# Question on Scarecrow Fangs



## Izhmael (Oct 25, 2008)

Hiya folks!

Stumbled over this forum while Googling for an answer, looks like this would be the right place to get one.. ^^ Two years ago I bought a pair of Scarecrow vampire fangs, but ended up never using them because of the warning saying "Don't wear your fangs while using drugs or alcohol" 

Now Halloween is almost upon us yet again - tomorrow actually, throwing an early party this year and another one next week - and I really feel like trying on the ol' vamp fangs.. Do anyone here know for sure wether or not drinking alcohol will somehow ruin the stuff you scoop into the teeth?

Any input appreciated!


----------



## Push Eject (Oct 11, 2005)

Never even heard of them. What do they look like? Do you have a link online to the product?


----------



## magicmatt (Aug 17, 2005)

I don't know if anything will happen to the fangs, but I would think the warning is so that don't get plastered and swallow them.

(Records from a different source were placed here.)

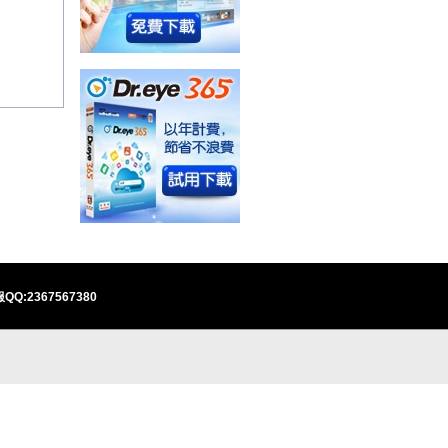
QQ:2367567380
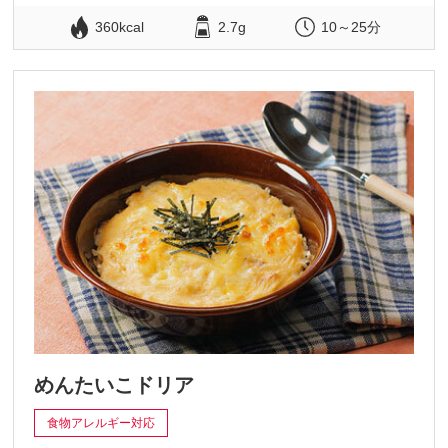
360kcal
2.7g
10～25分
めんたいこドリア
食物アレルギー対応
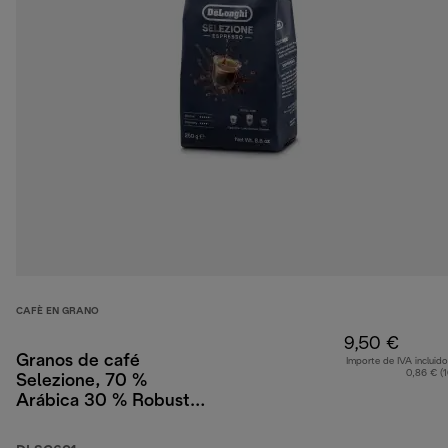
CAFÈ EN GRANO
9,50 €
Granos de café
Importe de IVA incluido
0,86 € (
Selezione, 70 %
Arábica 30 % Robusta,
250 g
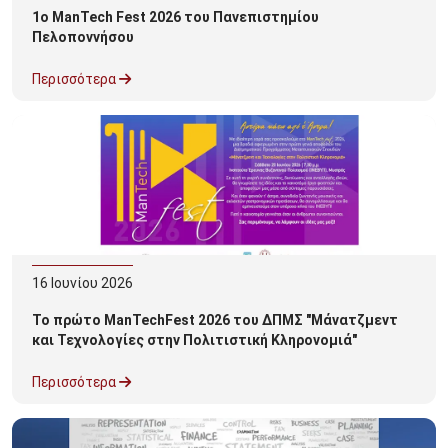
1ο ManTech Fest 2026 του Πανεπιστημίου
Πελοποννήσου
Περισσότερα
16
Ιουνίου
2026
Το πρώτο ManTechFest 2026 του ΔΠΜΣ "Μάνατζμεντ
και Τεχνολογίες στην Πολιτιστική Κληρονομιά"
Περισσότερα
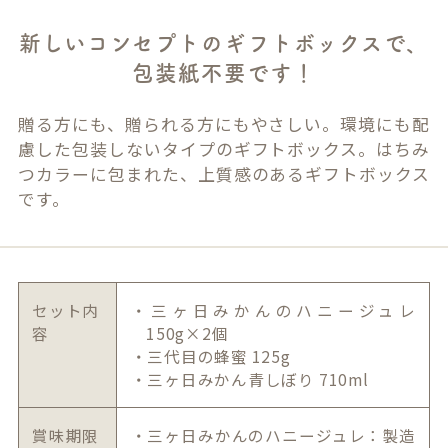
新しいコンセプトのギフトボックスで、
包装紙不要です！
贈る方にも、贈られる方にもやさしい。環境にも配
慮した包装しないタイプのギフトボックス。はちみ
つカラーに包まれた、上質感のあるギフトボックス
です。
セット内
・三ヶ日みかんのハニージュレ
容
150g×2個
・三代目の蜂蜜 125g
・三ヶ日みかん青しぼり 710ml
賞味期限
・三ヶ日みかんのハニージュレ：製造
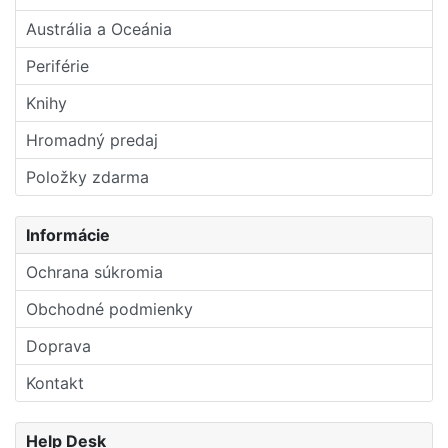
Austrália a Oceánia
Periférie
Knihy
Hromadný predaj
Položky zdarma
Informácie
Ochrana súkromia
Obchodné podmienky
Doprava
Kontakt
Help Desk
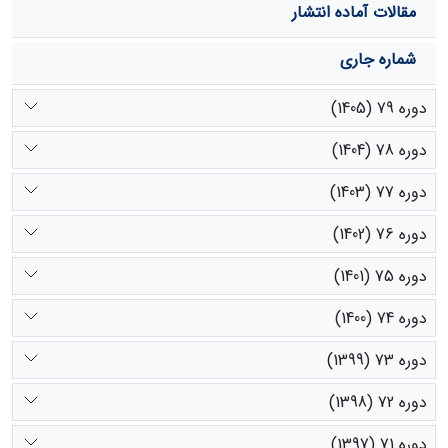
مقالات آماده انتشار
شماره جاری
دوره 79 (1405)
دوره 78 (1404)
دوره 77 (1403)
دوره 76 (1402)
دوره 75 (1401)
دوره 74 (1400)
دوره 73 (1399)
دوره 72 (1398)
دوره 71 (1397)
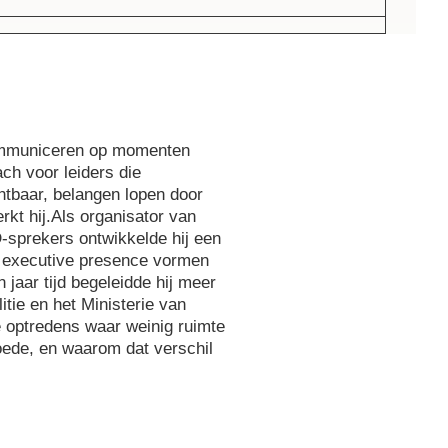
communiceren op momenten
ch voor leiders die
tbaar, belangen lopen door
rkt hij.Als organisator van
-sprekers ontwikkelde hij een
en executive presence vormen
 jaar tijd begeleidde hij meer
itie en het Ministerie van
e optredens waar weinig ruimte
goede, en waarom dat verschil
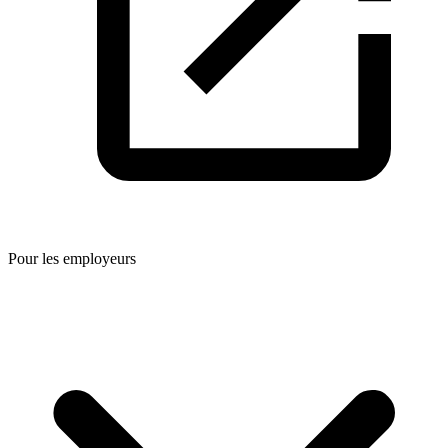
Pour les employeurs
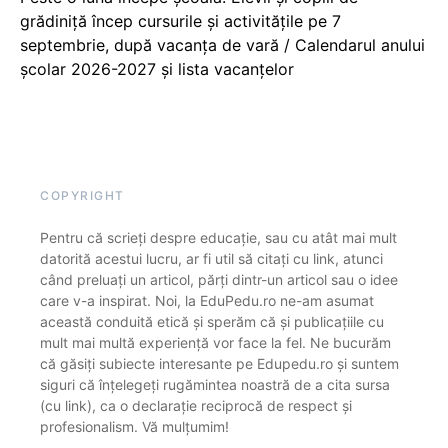
grădiniță încep cursurile și activitățile pe 7
septembrie, după vacanța de vară / Calendarul anului
școlar 2026-2027 și lista vacanțelor
COPYRIGHT
Pentru că scrieți despre educație, sau cu atât mai mult
datorită acestui lucru, ar fi util să citați cu link, atunci
când preluați un articol, părți dintr-un articol sau o idee
care v-a inspirat. Noi, la EduPedu.ro ne-am asumat
această conduită etică și sperăm că și publicațiile cu
mult mai multă experiență vor face la fel. Ne bucurăm
că găsiți subiecte interesante pe Edupedu.ro și suntem
siguri că înțelegeți rugămintea noastră de a cita sursa
(cu link), ca o declarație reciprocă de respect și
profesionalism. Vă mulțumim!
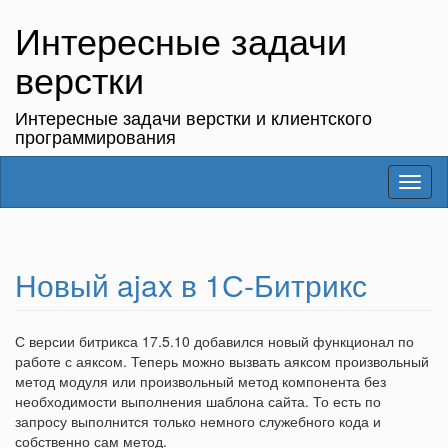
Интересные задачи
верстки
Интересные задачи верстки и клиентского
программирования
Toggl
naviga
Новый ajax в 1С-Битрикс
С версии битрикса 17.5.10 добавился новый функционал по
работе с аяксом. Теперь можно вызвать аяксом произвольный
метод модуля или произвольный метод компонента без
необходимости выполнения шаблона сайта. То есть по
запросу выполнится только немного служебного кода и
собственно сам метод.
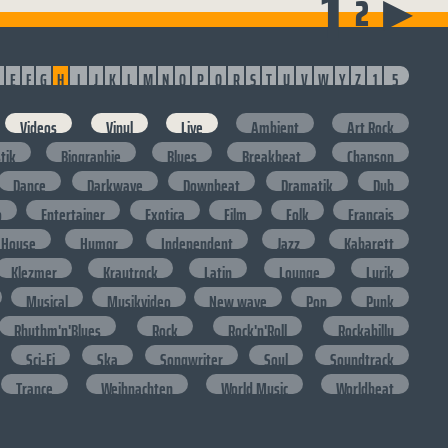
1
2
▶
E
F
G
H
I
J
K
L
M
N
O
P
Q
R
S
T
U
V
W
Y
Z
1
5
Videos
Vinyl
Live
Ambient
Art Rock
stik
Biographie
Blues
Breakbeat
Chanson
Dance
Darkwave
Downbeat
Dramatik
Dub
o
Entertainer
Exotica
Film
Folk
Francais
House
Humor
Independent
Jazz
Kabarett
Klezmer
Krautrock
Latin
Lounge
Lyrik
Musical
Musikvideo
New wave
Pop
Punk
Rhythm'n'Blues
Rock
Rock'n'Roll
Rockabilly
Sci-Fi
Ska
Songwriter
Soul
Soundtrack
Trance
Weihnachten
World Music
Worldbeat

They are made of nylon and probably wont digest. That would hurt before and during the way out.

If you are worried, I would remove the filling and switch to thermal plastic. I did and I can remold the fangs whenever I want without having to get more goop.


----------



## freudstein (Aug 9, 2007)

My fiance will be wearing some of the 'werewolf' ones this year, and I read this warning on the instructions. But I *REALLY* don't see any harm in wearing the whilst drinking, providing you take them out at the end of the night. It's just a safety warning I think. The recommendation for Scarecrow fangs came from a number of users on this forum actually, so I'm sure there'll be many users who can give you a "tried and tested" answer


----------



## Muffy (Sep 25, 2006)

My Joey was in the operating room for 17 years & has some of the most frightful stories to tell about various sugeries so I asked him if you swallowed one of these....would it just move through & come out the other end...here is his reply.....it might come out, you could choke, perferate a bowel, or get a bowel obstruction. Then they would have to operate. If you were drunk & passed out it could cause bowel obstruction or perforated bowel which could kill if something was not done about it.

So I guess not a good idea for someone who plans to drink a bit much!!

Muf


----------



## the dogman (Jul 8, 2007)

there are a few warning put on the packaging to keep you from swallowing them or doing any other harm with them.

as for a way to fix them in (as long as your not eating or drinking heavily) is fixodent or other denture paste.
keeps the fangs in with a good hold, but be sure to remove them before you eat and reapply the denture stuff to put them back on.


----------



## Frankie's Girl (Aug 27, 2007)

DO NOT EAT WITH THEM IN!!!

The way the polymer works is it forms a perfect negative for your teeth. They snap on and snap off, and if you were to try to bite something, they could easily snap off and be swallowed.

The main reason they say not to drink while wearing them is the danger of swallowing them, but there is another major reason:

Drinking anything with any sort of coloring will stain the teeth. If you drink anything red like wine, expect to have pink fangs shortly after...


----------



## Magickbean (Dec 6, 2007)

Yes, I've been using Scarecrow fangs for years and I've found that to simply be a safety precaution. It's so you don't get too wasted and swallowing them (same thing for eating in them, although really that would just be uncomfortable/almost impossible anyways!) 

One thing I will add to it is, if you are going to drink with them in, be careful *what* you drink - anything that is strongly coloured will discolour the fangs ie red wine, coloured alchopops/punches/cocktails or tea/coffee. I have managed to successfully turn one pair of fangs pink whilst drinking cherry vodkas lol


----------